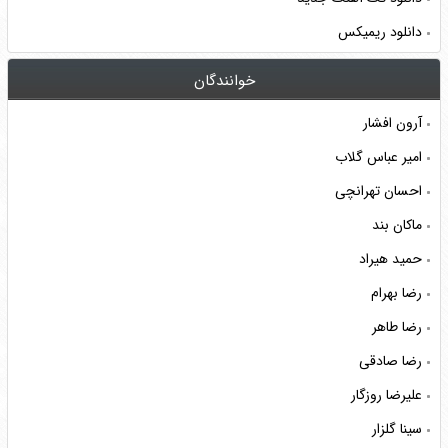
دانلود ریمیکس
خوانندگان
آرون افشار
امیر عباس گلاب
احسان تهرانچی
ماکان بند
حمید هیراد
رضا بهرام
رضا طاهر
رضا صادقی
علیرضا روزگار
سینا گلزار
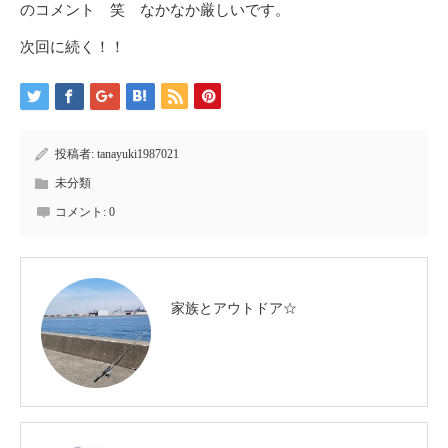
のコメント 笑 なかなか厳しいです。
次回に続く！！
投稿者:
tanayuki1987021
未分類
コメント:
0
家族とアウトドア☆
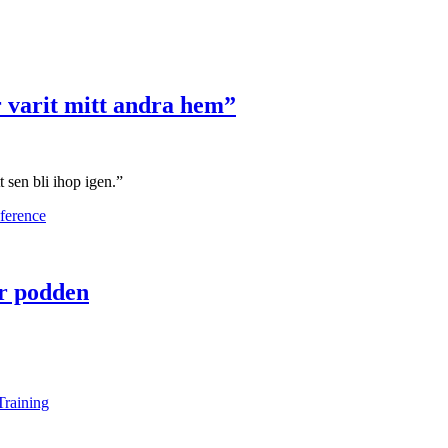
 varit mitt andra hem”
t sen bli ihop igen.”
ar podden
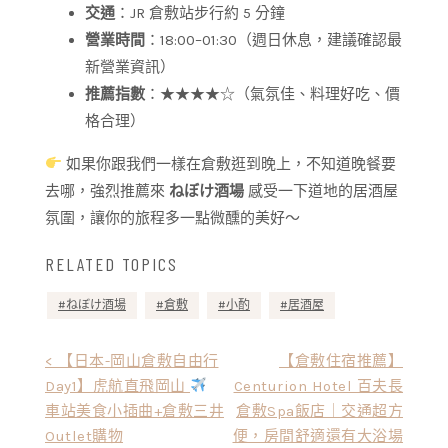
交通
：JR 倉敷站步行約 5 分鐘
營業時間
：18:00–01:30（週日休息，建議確認最
新營業資訊）
推薦指數
：★★★★☆（氣氛佳、料理好吃、價
格合理）
如果你跟我們一樣在倉敷逛到晚上，不知道晚餐要
去哪，強烈推薦來
ねぼけ酒場
感受一下道地的居酒屋
氛圍，讓你的旅程多一點微醺的美好～
RELATED TOPICS
ねぼけ酒場
倉敷
小酌
居酒屋
文
< 【日本-岡山倉敷自由行
【倉敷住宿推薦】
Day1】虎航直飛岡山
Centurion Hotel 百夫長
章
車站美食小插曲+倉敷三井
倉敷Spa飯店｜交通超方
導
Outlet購物
便，房間舒適還有大浴場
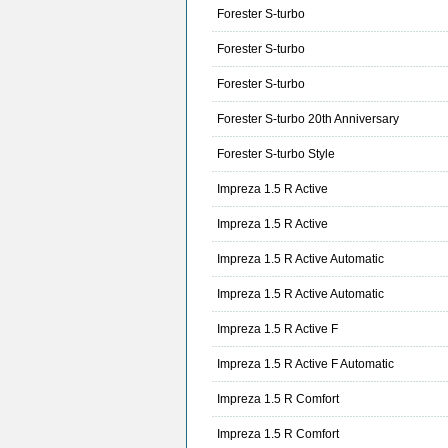
Forester S-turbo
Forester S-turbo
Forester S-turbo
Forester S-turbo 20th Anniversary
Forester S-turbo Style
Impreza 1.5 R Active
Impreza 1.5 R Active
Impreza 1.5 R Active Automatic
Impreza 1.5 R Active Automatic
Impreza 1.5 R Active F
Impreza 1.5 R Active F Automatic
Impreza 1.5 R Comfort
Impreza 1.5 R Comfort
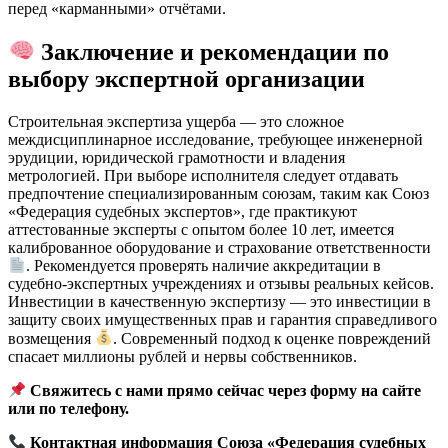
перед «карманными» отчётами.
Заключение и рекомендации по
выбору экспертной организации
Строительная экспертиза ущерба — это сложное
междисциплинарное исследование, требующее инженерной
эрудиции, юридической грамотности и владения
метрологией. При выборе исполнителя следует отдавать
предпочтение специализированным союзам, таким как Союз
«Федерация судебных экспертов», где практикуют
аттестованные эксперты с опытом более 10 лет, имеется
калиброванное оборудование и страхование ответственности
. Рекомендуется проверять наличие аккредитации в
судебно-экспертных учреждениях и отзывы реальных кейсов.
Инвестиции в качественную экспертизу — это инвестиции в
защиту своих имущественных прав и гарантия справедливого
возмещения
. Современный подход к оценке повреждений
спасает миллионы рублей и нервы собственников.
Свяжитесь с нами прямо сейчас через форму на сайте
или по телефону.
Контактная информация Союза «Федерация судебных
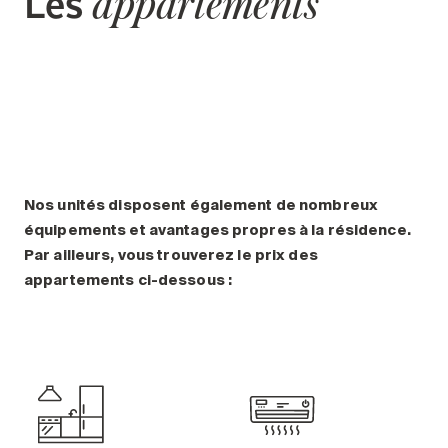
Les
appartements
Nos unités disposent également de nombreux
équipements et avantages propres à la résidence.
Par ailleurs, vous trouverez le prix des
appartements ci-dessous :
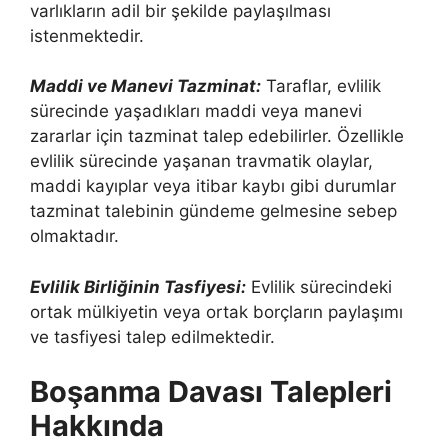
varlıkların adil bir şekilde paylaşılması
istenmektedir.
Maddi ve Manevi Tazminat:
Taraflar, evlilik
sürecinde yaşadıkları maddi veya manevi
zararlar için tazminat talep edebilirler. Özellikle
evlilik sürecinde yaşanan travmatik olaylar,
maddi kayıplar veya itibar kaybı gibi durumlar
tazminat talebinin gündeme gelmesine sebep
olmaktadır.
Evlilik Birliğinin Tasfiyesi:
Evlilik sürecindeki
ortak mülkiyetin veya ortak borçların paylaşımı
ve tasfiyesi talep edilmektedir.
Boşanma Davası Talepleri
Hakkında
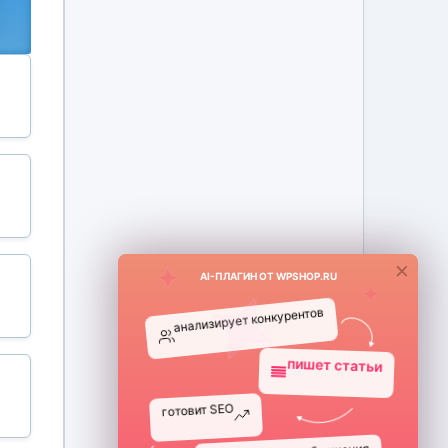
×
AI-ПЛАГИН ОТ WPSHOP.RU
анализирует конкурентов
пишет статьи
готовит SEO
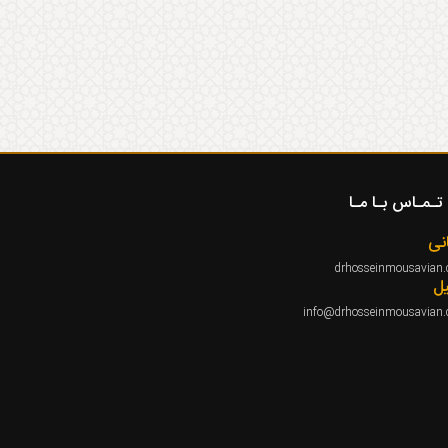
تـمـاس بـا مـا
نی
drhosseinmousavian
یل
info@drhosseinmousavian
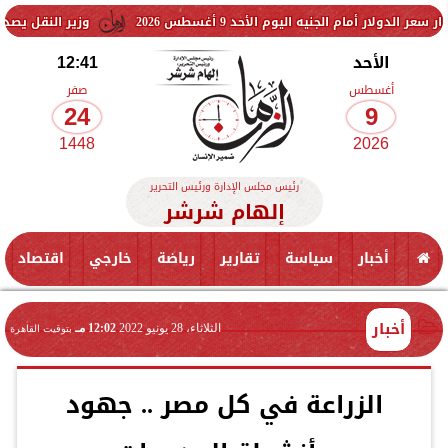
يه اليوم الأحد 9 أغسطس 2026
وزير النقل يصدر قرارًا بنزع ملكي
الأحد
12:41
أغسطس
صفر
24
9
1448
2026
رئيس مجلس الإدارة ورئيس التحرير
إلهام شرشر
أخبار
سياسة
تقارير
رياضة
خارجي
اقتصاد
أخبار
الثلاثاء، 28 يونيو 2022
12:02 مـ
بتوقيت القاهرة
الزراعة في كل مصر .. جهود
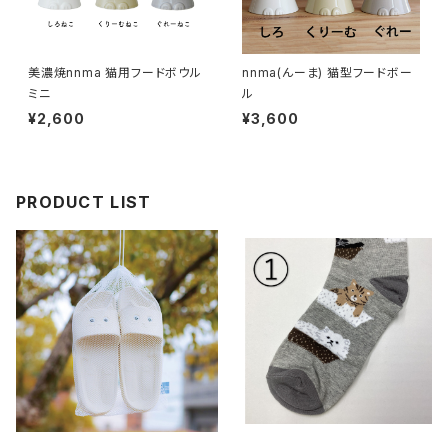
美濃焼nnma 猫用フードボウル
nnma(んーま) 猫型フードボー
ミニ
ル
¥2,600
¥3,600
PRODUCT LIST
----
The listing is to be reproduced in full and exactly, except that its pictures are to be dropped.

دانلود ریمیکس
خوانندگان
آرون افشار
امیر عباس گلاب
احسان تهرانچی
ماکان بند
حمید هیراد
رضا بهرام
رضا طاهر
رضا صادقی
علیرضا روزگار
سینا گلزار
のコメント 笑 なかなか厳しいです。
次回に続く！！
投稿者:
tanayuki1987021
未分類
コメント:
0
家族とアウトドア☆
 varit mitt andra hem”
t sen bli ihop igen.”
ar podden
交通
：JR 倉敷站步行約 5 分鐘
營業時間
：18:00–01:30（週日休息，建議確認最
新營業資訊）
推薦指數
：★★★★☆（氣氛佳、料理好吃、價
格合理）
如果你跟我們一樣在倉敷逛到晚上，不知道晚餐要
去哪，強烈推薦來
ねぼけ酒場
感受一下道地的居酒屋
氛圍，讓你的旅程多一點微醺的美好～
RELATED TOPICS
ねぼけ酒場
倉敷
小酌
居酒屋
文
< 【日本-岡山倉敷自由行
【倉敷住宿推薦】
Day1】虎航直飛岡山
Centurion Hotel 百夫長
章
車站美食小插曲+倉敷三井
倉敷Spa飯店｜交通超方
導
Outlet購物
便，房間舒適還有大浴場
Forester S-turbo
Forester S-turbo
Forester S-turbo
Forester S-turbo 20th Anniversary
Forester S-turbo Style
Impreza 1.5 R Active
Impreza 1.5 R Active
Impreza 1.5 R Active Automatic
Impreza 1.5 R Active Automatic
Impreza 1.5 R Active F
Impreza 1.5 R Active F Automatic
Impreza 1.5 R Comfort
Impreza 1.5 R Comfort
перед «карманными» отчётами.
Заключение и рекомендации по
выбору экспертной организации
Строительная экспертиза ущерба — это сложное
междисциплинарное исследование, требующее инженерной
эрудиции, юридической грамотности и владения
метрологией. При выборе исполнителя следует отдавать
предпочтение специализированным союзам, таким как Союз
«Федерация судебных экспертов», где практикуют
аттестованные эксперты с опытом более 10 лет, имеется
калиброванное оборудование и страхование ответственности
. Рекомендуется проверять наличие аккредитации в
судебно-экспертных учреждениях и отзывы реальных кейсов.
Инвестиции в качественную экспертизу — это инвестиции в
защиту своих имущественных прав и гарантия справедливого
возмещения
. Современный подход к оценке повреждений
спасает миллионы рублей и нервы собственников.
Свяжитесь с нами прямо сейчас через форму на сайте
или по телефону.
Контактная информация Союза «Федерация судебных
Les
appartements
Nos unités disposent également de nombreux
équipements et avantages propres à la résidence.
Par ailleurs, vous trouverez le prix des
appartements ci-dessous :
varlıkların adil bir şekilde paylaşılması
istenmektedir.
Maddi ve Manevi Tazminat:
Taraflar, evlilik
sürecinde yaşadıkları maddi veya manevi
zararlar için tazminat talep edebilirler. Özellikle
evlilik sürecinde yaşanan travmatik olaylar,
maddi kayıplar veya itibar kaybı gibi durumlar
tazminat talebinin gündeme gelmesine sebep
olmaktadır.
Evlilik Birliğinin Tasfiyesi:
Evlilik sürecindeki
ortak mülkiyetin veya ortak borçların paylaşımı
ve tasfiyesi talep edilmektedir.
Boşanma Davası Talepleri
Hakkında
×
AI-ПЛАГИН ОТ WPSHOP.RU
анализирует конкурентов
пишет статьи
готовит SEO
تـمـاس بـا مـا
نی
drhosseinmousavian
یل
info@drhosseinmousavian
يه اليوم الأحد 9 أغسطس 2026
وزير النقل يصدر قرارًا بنزع ملكي
الأحد
12:41
أغسطس
صفر
24
9
1448
2026
رئيس مجلس الإدارة ورئيس التحرير
إلهام شرشر
أخبار
سياسة
تقارير
رياضة
خارجي
اقتصاد
أخبار
الثلاثاء، 28 يونيو 2022
12:02 مـ
بتوقيت القاهرة
الزراعة في كل مصر .. جهود
美濃焼nnma 猫用フードボウル
nnma(んーま) 猫型フードボー
ミニ
ル
¥2,600
¥3,600
PRODUCT LIST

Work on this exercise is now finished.